Witnesses told police on April 27 that the teenage goalie — playing in his first game for the La Liga Continental de Futbol squad — was enraged by the call. He punched Portillo once. The referee went down on the field at Eisenhower Junior High School in Taylorsville, and that is where Unified Police Department officers found him lying when they responded to a 911 call about 11:40 a.m. that Saturday.

"He was laying on the ground, on his left side in a fetal position," Officer Jason Huggard wrote. "Ricardo was complaining of pain in his face, back and [of] being nauseated. ... He had spit up a small amount of blood in his saliva."

With the help of interpreters, Portillo was communicating with police and Unified Fire paramedics as they treated and questioned him. Still conscious, he was taken to Intermountain Medical Center.

Later, as his brain swelled, Portillo's condition would rapidly deteriorate. He lost consciousness and lapsed into a coma, a state he remained in late Friday — six days after the assault.

Huggard's report notes that the 17-year-old suspect had left the scene by the time officers arrived. Police learned the boy's identity from his coach, James Yapias, who provided them with a name and contact information.

"James informed me that this was the first game that [the boy] had played as a member of his team [and that] he had tried to call the phone number for [the boy's father] but had not received an answer," the report states.

Meanwhile, police traced a blue Chevrolet Cavalier — seen leaving the scene with an adult male behind the wheel and the teen suspect as a passenger — to a Salt Lake City address. City police went there, but did not find the vehicle or the suspect at the scene.

The search for the suspect became more intense when UPD was notified late on the evening of April 27 that Portillo had been downgraded to critical condition.

Moments later, Huggard wrote, Yapias contacted him. The suspect's father had called back and had agreed to take his son to police, Yapias said.

After being questioned, the boy was arrested on suspicion of assault. He was then booked into a juvenile-detention facility, where he remained Friday pending further proceedings.

On Friday, Portillo's prospects for recovery remained in question.

Thursday night, the victim's two daughters, Johana and Ana, were joined by IMC neurointensivist Shawn Smith at a news conference, where Portillo's chances for recovery were discussed. Smith said Portillo remained in a coma due to severe swelling of his brain; his prognosis will become more certain over the weekend as the medication he has been given wears off.

UPD Lt. Justin Hoyal said the Salt Lake County District Attorney's Office will review the case and decide whether the youth could be charged as an adult. Until then, the suspect is considered a juvenile and his identity has not been released.

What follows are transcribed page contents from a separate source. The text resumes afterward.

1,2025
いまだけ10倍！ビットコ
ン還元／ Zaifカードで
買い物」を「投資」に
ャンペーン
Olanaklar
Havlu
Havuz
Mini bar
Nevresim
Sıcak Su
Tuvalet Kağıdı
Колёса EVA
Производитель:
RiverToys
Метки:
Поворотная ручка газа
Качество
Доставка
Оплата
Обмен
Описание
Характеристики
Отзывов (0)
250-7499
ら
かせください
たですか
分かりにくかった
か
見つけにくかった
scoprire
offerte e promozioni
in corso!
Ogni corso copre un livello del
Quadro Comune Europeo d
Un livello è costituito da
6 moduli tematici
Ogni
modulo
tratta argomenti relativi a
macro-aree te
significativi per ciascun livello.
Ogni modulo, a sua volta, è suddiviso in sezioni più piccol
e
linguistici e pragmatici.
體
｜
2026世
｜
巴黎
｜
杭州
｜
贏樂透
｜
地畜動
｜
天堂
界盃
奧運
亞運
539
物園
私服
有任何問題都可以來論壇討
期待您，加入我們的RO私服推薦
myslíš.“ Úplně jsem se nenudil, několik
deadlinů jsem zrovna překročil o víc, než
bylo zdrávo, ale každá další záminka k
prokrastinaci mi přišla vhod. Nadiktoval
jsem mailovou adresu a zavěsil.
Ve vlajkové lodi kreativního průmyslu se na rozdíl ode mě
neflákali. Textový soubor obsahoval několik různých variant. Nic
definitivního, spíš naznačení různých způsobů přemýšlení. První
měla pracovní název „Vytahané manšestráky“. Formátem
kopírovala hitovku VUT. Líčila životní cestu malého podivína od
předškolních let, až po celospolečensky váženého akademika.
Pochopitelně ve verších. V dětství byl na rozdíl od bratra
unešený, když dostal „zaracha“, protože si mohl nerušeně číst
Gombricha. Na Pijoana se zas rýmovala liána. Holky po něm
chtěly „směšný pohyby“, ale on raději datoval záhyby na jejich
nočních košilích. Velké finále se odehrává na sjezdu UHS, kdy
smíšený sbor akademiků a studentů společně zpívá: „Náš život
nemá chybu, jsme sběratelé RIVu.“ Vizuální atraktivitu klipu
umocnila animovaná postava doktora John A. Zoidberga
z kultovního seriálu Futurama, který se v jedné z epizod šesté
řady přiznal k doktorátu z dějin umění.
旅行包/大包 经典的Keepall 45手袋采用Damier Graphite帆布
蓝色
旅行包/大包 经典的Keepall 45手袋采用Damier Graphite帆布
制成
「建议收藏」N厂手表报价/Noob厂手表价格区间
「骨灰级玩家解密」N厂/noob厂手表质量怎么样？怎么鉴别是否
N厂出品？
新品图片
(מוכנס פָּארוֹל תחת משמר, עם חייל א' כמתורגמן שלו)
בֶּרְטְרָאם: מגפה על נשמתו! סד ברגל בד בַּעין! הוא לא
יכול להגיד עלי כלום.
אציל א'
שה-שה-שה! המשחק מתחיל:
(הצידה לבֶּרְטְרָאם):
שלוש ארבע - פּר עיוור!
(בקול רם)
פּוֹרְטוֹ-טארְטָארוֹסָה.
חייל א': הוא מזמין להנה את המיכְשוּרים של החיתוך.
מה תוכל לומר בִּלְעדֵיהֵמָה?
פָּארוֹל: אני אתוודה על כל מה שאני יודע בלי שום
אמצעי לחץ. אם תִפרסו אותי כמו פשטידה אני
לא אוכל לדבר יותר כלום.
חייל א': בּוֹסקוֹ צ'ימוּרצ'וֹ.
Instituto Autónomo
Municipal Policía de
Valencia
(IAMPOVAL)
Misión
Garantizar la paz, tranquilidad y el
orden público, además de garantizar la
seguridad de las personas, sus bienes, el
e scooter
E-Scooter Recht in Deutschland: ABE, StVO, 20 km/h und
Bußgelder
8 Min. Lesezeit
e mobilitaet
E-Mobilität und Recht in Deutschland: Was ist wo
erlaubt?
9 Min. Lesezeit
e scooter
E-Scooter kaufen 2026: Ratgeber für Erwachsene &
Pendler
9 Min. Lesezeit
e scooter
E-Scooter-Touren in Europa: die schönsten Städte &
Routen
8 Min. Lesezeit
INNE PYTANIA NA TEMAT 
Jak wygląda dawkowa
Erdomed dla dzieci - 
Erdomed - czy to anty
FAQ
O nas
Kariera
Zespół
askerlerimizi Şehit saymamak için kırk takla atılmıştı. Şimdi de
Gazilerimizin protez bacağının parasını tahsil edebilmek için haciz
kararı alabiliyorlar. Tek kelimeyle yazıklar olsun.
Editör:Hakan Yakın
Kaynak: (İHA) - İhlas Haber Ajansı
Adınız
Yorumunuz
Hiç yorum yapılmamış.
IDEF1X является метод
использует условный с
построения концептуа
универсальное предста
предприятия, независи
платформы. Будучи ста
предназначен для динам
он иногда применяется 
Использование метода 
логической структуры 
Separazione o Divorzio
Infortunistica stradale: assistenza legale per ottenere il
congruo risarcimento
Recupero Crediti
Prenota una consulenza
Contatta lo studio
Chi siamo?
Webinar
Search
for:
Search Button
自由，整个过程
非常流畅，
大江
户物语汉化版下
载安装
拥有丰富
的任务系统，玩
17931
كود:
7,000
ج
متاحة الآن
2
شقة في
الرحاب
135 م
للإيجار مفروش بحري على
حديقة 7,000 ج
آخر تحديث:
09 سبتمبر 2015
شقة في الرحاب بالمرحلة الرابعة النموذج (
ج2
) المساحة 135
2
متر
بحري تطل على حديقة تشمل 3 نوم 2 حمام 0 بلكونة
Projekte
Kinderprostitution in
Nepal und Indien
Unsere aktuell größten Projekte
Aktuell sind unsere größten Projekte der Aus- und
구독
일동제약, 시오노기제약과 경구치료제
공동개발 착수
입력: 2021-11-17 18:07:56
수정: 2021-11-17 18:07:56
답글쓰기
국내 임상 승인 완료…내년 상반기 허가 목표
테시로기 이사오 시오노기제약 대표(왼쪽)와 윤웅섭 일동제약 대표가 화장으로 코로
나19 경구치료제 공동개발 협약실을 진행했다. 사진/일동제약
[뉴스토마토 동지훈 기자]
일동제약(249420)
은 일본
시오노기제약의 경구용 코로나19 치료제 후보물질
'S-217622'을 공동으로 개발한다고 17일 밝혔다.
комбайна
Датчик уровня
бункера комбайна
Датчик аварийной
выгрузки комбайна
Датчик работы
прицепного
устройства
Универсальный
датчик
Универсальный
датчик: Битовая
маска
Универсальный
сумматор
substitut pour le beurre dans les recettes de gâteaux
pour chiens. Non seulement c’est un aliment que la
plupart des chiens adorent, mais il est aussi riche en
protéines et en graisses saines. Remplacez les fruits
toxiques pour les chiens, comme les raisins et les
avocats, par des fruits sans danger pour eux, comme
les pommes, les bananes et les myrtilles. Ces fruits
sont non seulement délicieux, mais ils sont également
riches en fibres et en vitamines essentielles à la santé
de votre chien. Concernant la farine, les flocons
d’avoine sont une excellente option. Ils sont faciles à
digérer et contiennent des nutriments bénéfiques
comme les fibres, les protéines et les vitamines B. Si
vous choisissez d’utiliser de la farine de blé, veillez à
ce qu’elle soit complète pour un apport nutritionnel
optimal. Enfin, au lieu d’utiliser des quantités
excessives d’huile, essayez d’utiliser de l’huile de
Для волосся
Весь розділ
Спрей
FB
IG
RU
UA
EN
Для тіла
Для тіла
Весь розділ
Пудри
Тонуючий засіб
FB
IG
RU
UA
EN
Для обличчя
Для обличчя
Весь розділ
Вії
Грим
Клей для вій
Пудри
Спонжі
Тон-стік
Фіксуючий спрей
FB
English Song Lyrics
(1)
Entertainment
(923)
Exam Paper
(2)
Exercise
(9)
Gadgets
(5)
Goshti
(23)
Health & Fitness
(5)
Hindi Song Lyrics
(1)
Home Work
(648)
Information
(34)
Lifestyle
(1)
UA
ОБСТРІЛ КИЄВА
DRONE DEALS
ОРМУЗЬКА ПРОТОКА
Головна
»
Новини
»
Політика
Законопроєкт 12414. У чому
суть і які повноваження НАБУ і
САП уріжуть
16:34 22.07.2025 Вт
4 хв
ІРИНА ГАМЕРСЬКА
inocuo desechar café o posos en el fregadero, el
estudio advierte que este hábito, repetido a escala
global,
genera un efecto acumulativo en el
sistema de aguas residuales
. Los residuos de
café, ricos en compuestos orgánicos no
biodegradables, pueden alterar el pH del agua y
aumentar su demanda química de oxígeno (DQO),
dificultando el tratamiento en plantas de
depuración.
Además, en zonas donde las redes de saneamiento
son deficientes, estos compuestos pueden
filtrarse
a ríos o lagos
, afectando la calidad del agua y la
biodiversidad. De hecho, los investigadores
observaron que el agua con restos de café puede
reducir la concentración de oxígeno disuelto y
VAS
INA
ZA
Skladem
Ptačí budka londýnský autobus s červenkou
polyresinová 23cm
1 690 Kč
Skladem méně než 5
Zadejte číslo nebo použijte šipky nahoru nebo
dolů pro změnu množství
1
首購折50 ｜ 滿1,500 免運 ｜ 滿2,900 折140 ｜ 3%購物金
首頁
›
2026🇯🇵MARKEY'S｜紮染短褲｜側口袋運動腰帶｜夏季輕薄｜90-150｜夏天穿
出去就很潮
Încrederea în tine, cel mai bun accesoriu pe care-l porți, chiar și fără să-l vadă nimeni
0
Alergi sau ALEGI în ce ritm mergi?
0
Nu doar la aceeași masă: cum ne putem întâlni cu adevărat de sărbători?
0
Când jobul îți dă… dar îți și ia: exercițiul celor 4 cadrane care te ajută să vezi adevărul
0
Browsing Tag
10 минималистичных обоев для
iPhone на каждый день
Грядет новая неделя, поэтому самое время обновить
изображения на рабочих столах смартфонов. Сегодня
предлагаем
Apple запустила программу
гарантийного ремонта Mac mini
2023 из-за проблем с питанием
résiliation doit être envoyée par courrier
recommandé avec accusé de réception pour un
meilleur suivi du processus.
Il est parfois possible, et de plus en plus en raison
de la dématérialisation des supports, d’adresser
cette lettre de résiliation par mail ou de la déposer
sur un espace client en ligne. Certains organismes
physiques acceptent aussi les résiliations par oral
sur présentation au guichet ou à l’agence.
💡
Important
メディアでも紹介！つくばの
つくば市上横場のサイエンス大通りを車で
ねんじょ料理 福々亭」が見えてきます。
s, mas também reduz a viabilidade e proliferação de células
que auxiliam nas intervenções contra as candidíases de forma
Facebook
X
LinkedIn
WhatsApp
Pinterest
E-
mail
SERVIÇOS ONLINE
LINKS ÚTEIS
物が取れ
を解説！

Mario Vasquez, the president of the soccer league, said Friday he's still in shock about what happened last Saturday to his friend Ricardo Portillo.

He says La Liga Continental de Futbol will continue holding weekend games for children and teens at a middle-school field in suburban Salt Lake City. But he says off-duty police officers will be hired for security.

Vasquez says the league was created in 2009 to provide a family-friendly place where the Hispanic community could play soccer.

But on Tuesday, Granite School District sent a written warning to Vasquez threatening to revoke the league's rental agreement for the field if its fans do not respect the privilege of using it.

The district was already planning to write Vasquez based on complaints from Eisenhower Junior High School teachers that attendees have left water bottles, sports drinks, beer cans and cigarette butts on the field.

"This situation only adds more cause to warn you in the hopes that your soccer events will be positive and civil activities," the warning concludes.

Efforts Friday to reach the boy's coach, Yapias, were not immediately successful.

Reporter Michael McFall and The Associated Press contributed to this story.